* Trecho do texto
>>
Além da fama, vários desses tatuadores de grife são conhecidos por adotar um traço ou estilo bem próprio, que não costuma variar ao longo de seus trabalhos. É o caso do ilustrador Rodrigo Tas, formado em design gráfico pela faculdade Oswaldo Cruz. Ele chegou a atuar como professor universitário por seis anos, época em que ganhava 6 000 reais por mês. Em 2010, incentivado por um amigo, começou a tatuar com a técnica de aquarela. Tornou-se referência na área, largou as aulas e hoje fatura mais de 30 000 reais mensais.
<<
* Dados do exercício
>>
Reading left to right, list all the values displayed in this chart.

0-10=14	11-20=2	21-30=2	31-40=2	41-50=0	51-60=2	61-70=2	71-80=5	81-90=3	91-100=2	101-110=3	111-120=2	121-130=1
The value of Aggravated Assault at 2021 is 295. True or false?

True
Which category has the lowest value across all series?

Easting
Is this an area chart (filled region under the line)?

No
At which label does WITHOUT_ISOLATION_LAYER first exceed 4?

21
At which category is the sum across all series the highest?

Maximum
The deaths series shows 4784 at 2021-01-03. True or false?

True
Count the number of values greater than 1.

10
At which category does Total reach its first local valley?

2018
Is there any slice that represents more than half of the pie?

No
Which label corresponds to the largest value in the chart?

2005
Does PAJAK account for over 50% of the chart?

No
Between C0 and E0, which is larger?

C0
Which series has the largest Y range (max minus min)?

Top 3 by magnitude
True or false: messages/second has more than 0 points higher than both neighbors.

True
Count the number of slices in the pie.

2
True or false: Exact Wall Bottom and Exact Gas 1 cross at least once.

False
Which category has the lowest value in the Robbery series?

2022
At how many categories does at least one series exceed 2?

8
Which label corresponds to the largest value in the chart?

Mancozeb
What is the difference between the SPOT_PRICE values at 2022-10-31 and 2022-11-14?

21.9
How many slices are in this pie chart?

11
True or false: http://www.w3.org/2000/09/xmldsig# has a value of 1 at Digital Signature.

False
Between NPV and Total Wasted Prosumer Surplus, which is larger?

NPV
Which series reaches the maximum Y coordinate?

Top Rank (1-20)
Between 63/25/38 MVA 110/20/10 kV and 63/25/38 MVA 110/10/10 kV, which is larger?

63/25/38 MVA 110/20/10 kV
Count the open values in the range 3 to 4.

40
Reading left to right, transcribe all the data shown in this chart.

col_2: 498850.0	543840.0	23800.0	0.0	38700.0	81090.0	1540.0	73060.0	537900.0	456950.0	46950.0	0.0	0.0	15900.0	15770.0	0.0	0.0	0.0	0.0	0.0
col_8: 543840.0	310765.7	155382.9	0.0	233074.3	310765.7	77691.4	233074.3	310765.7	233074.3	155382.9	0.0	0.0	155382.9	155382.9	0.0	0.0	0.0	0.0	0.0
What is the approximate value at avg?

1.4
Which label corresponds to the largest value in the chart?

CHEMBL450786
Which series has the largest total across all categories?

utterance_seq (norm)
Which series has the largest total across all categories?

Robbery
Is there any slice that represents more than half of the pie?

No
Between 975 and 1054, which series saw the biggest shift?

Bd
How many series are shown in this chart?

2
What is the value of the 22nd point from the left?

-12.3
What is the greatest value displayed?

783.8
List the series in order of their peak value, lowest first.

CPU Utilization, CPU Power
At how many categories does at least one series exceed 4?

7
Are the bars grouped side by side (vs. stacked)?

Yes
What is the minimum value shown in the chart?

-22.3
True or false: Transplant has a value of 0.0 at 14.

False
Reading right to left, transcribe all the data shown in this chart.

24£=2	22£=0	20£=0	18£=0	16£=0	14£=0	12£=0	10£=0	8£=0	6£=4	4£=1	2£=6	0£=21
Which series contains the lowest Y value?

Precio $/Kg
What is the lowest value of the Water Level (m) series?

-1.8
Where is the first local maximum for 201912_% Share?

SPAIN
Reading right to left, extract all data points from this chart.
<<
* Tarefas propostas
1. Segundo o texto sobre tatuadores, quanto Rodrigo Tas ganhava por mês na época em que atuava como professor universitário?
2. Dê prosseguimento ao texto sobre tatuadores, começando logo após a última frase apresentada.

* Respostas por tarefa
1. Ele ganhava 6 000 reais por mês.

2.
Outra estrela em ascensão é a arquiteta Adriana Marto. Ela vem se destacando com desenhos delicados, na técnica do pontilhismo, há três anos. Recebe no máximo três clientes por semana em seu apartamento nos Jardins, para sessões de 500 reais a hora. Um de seus clientes recentes foi o youtuber PC Siqueira, que fez três desenhos: um hexagrama em cada um dos polegares e o crânio de sua cadela de estimação no braço esquerdo. “Comecei na tatuagem como passatempo e agora a atividade já se tornou uma das minhas principais fontes de renda”, diz Adriana, que também realiza trabalhos de ilustração para empresas como o Banco Itaú.